What I've seen, and experienced is: NEVER defrag a SSD. They simply don't need it, and the defrag process, EVEN ONCE, significantly reduces the life of the SSD (which is usually specified in TB written - reading is not a problem). Windows 10's optimize function, when it recognizes a SSD, simply invokes the SSD's TRIM function which makes erased space immediately available for writing new data rather than waiting for a garbage collection cycle to be triggered.
As for hard disks, I can't admit to having a Seagate drive die on me while in service, but I have had one get very noisy - so I replaced it on general principles. Though nothing is as noisy as an old Conner, like a fire truck siren. I've used all WD in recent years, and have replaced them mainly because I wanted an upgrade, not because they died. Of course, I'm using them in a single PC, not NAS or some other use that hammers the disks hard.

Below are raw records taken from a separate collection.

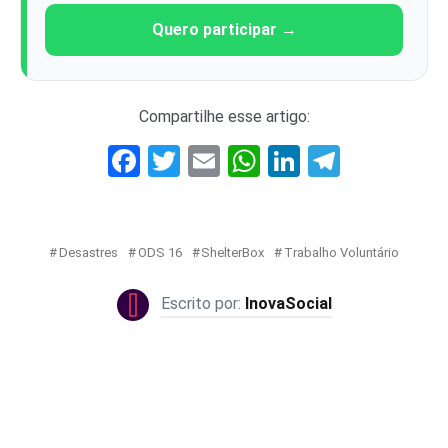
Quero participar →
Compartilhe esse artigo:
Facebook
Twitter
Email
WhatsApp
LinkedIn
Telegr
Desastres
ODS 16
ShelterBox
Trabalho Voluntário
InovaSocial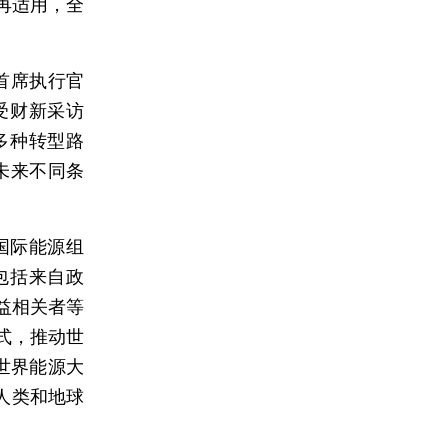
再适用，全
首席执行官
）接受财新采访
多种转型路
未来不同条
国际能源组
包括来自政
益相关者等
式，推动世
世界能源大
人类和地球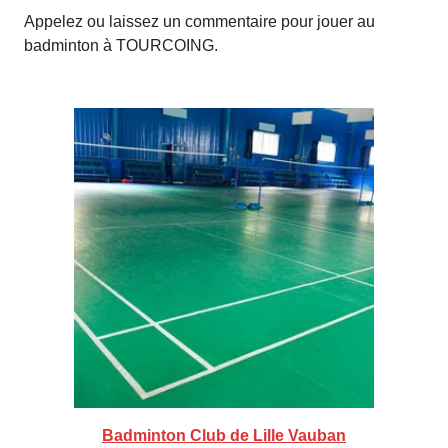
Appelez ou laissez un commentaire pour jouer au
badminton à TOURCOING.
Badminton Club de Lille Vauban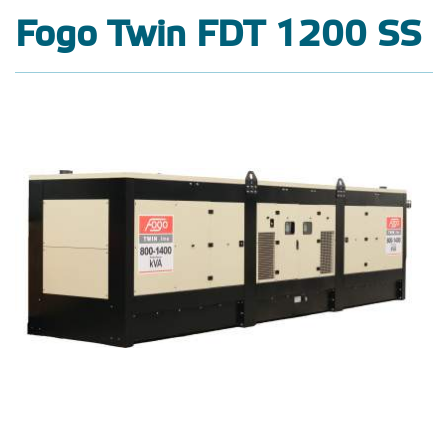
Fogo Twin FDT 1200 SS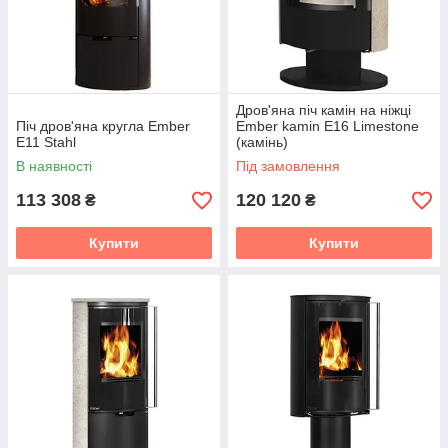
Дров'яна піч камін на ніжці
Піч дров'яна кругла Ember
Ember kamin E16 Limestone
E11 Stahl
(камінь)
В наявності
Під замовлення
113 308
120 120
₴
₴
Купити
Купити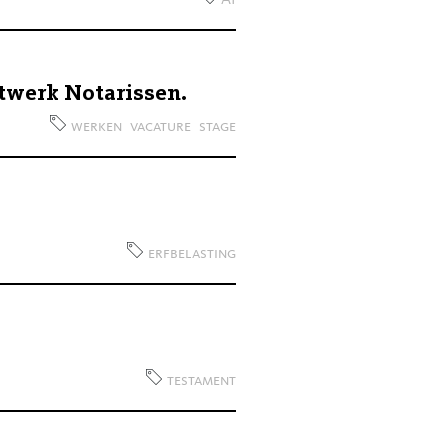
AI
etwerk Notarissen.
werken
vacature
stage
erfbelasting
testament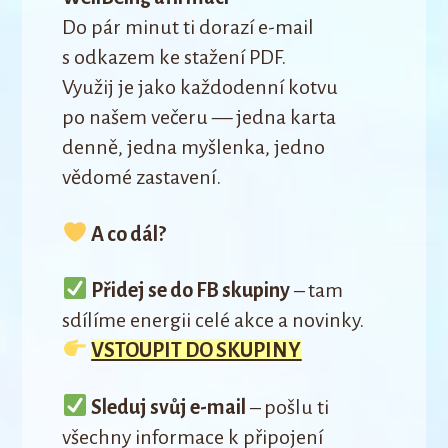
Do pár minut ti dorazí e-mail
s odkazem ke stažení PDF.
Využij je jako každodenní kotvu
po našem večeru — jedna karta
denně, jedna myšlenka, jedno
vědomé zastavení.
A co dál?
Přidej se do FB skupiny
– tam
sdílíme energii celé akce a novinky.
VSTOUPIT DO SKUPINY
Sleduj svůj e-mail
– pošlu ti
všechny informace k připojení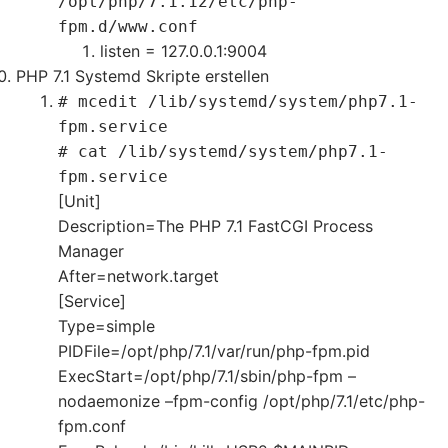
/opt/php/7.1.12/etc/php-
fpm.d/www.conf
listen = 127.0.0.1:9004
PHP 7.1 Systemd Skripte erstellen
# mcedit /lib/systemd/system/php7.1-
fpm.service
# cat /lib/systemd/system/php7.1-
fpm.service
[Unit]
Description=The PHP 7.1 FastCGI Process
Manager
After=network.target
[Service]
Type=simple
PIDFile=/opt/php/7.1/var/run/php-fpm.pid
ExecStart=/opt/php/7.1/sbin/php-fpm –
nodaemonize –fpm-config /opt/php/7.1/etc/php-
fpm.conf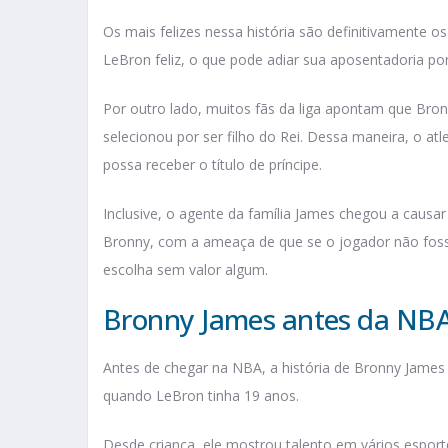
Os mais felizes nessa história são definitivamente 
LeBron feliz, o que pode adiar sua aposentadoria por
Por outro lado, muitos fãs da liga apontam que Bron
selecionou por ser filho do Rei. Dessa maneira, o a
possa receber o título de príncipe.
Inclusive, o agente da família James chegou a causar
Bronny, com a ameaça de que se o jogador não fosse 
escolha sem valor algum.
Bronny James antes da NB
Antes de chegar na NBA, a história de Bronny Jame
quando LeBron tinha 19 anos.
Desde criança, ele mostrou talento em vários esport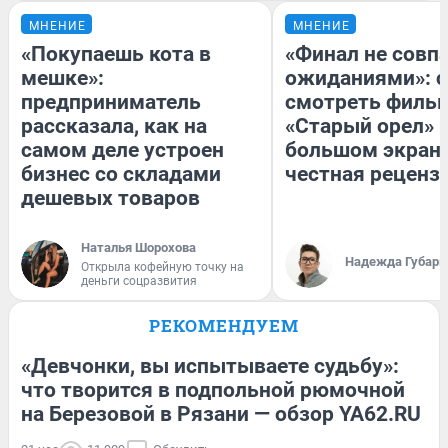
МНЕНИЕ
МНЕНИЕ
«Покупаешь кота в
«Финал не совпа
мешке»:
ожиданиями»: с
предприниматель
смотреть филь
рассказала, как на
«Старый орел» 
самом деле устроен
большом экран
бизнес со складами
честная реценз
дешевых товаров
Наталья Шорохова
Надежда Губарь
Открыла кофейную точку на
деньги соцразвития
РЕКОМЕНДУЕМ
«Девчонки, вы испытываете судьбу»:
что творится в подпольной рюмочной
на Березовой в Рязани — обзор YA62.RU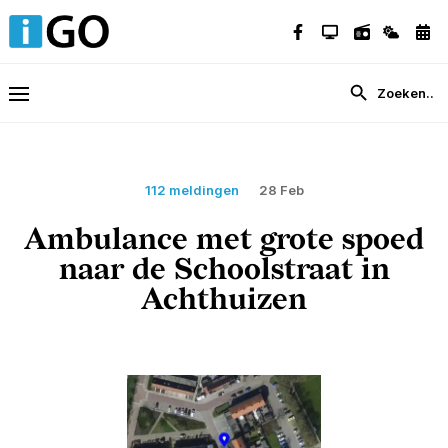
112 meldingen
28 Feb
Ambulance met grote spoed
naar de Schoolstraat in
Achthuizen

Edit: you do need to beware of recent lower-priced hard disks from both WD and Seagate. They've switched to shingled magnetic recording, which compared to conventional methods is far denser, but can be disastrously slower at writing than a conventional (CMR) hard disk. Essentially, it works like a SSD in terms of recording large blocks after staging in an on-disk (or small RAM) cache, and hides its poor write performance behind that cache. However, writing a large sequential file that exceeds the cache size, or hammering it with a ton of small files (which slows down any disk, but especially so for SMR disks), can extend write completion times into many minutes or even hours. Despite some of these being first offered in the WD "Red" line, allegedly for NAS use, they are not suitable for any kind of general file-server use. If you can afford the write time, their read performance is pretty much normal for their spindle speed, so for bulk media storage, for instance, they can make sense (write once, read many). Seagate is moving to SMR for lower-priced disks, too, but unlike WD they actually mention in the specs and on the package that they're using it. For any predictable HD speed, you need CMR.